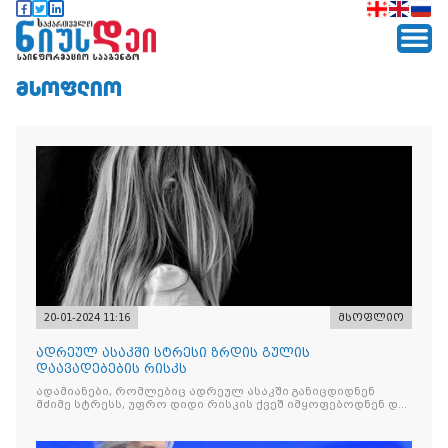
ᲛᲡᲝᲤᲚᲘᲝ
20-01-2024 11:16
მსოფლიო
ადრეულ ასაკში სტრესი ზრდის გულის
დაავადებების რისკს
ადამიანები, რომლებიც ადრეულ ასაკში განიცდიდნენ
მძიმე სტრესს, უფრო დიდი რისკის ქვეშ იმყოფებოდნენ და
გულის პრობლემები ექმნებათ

|---|

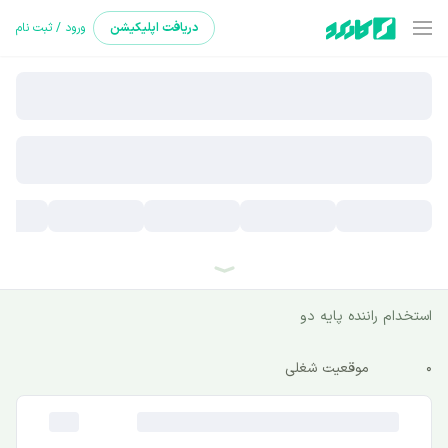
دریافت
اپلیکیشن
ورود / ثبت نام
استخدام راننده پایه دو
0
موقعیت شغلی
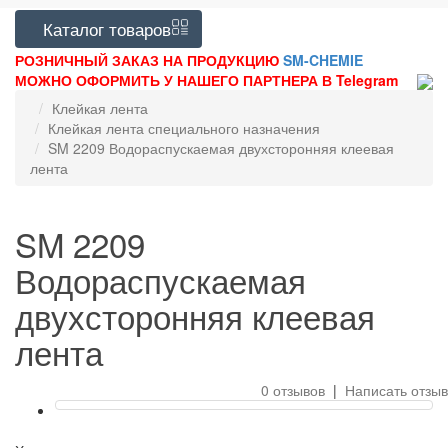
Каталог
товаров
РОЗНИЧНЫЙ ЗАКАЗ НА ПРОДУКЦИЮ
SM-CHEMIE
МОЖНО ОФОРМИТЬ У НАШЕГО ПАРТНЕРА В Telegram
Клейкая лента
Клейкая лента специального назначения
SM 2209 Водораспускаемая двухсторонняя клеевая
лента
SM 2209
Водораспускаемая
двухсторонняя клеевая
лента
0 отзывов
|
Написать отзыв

|---|

## 任务详情
统计上面列表中包含字符串“лента”的行数，区分大小写，只给出数字。

## 答案
4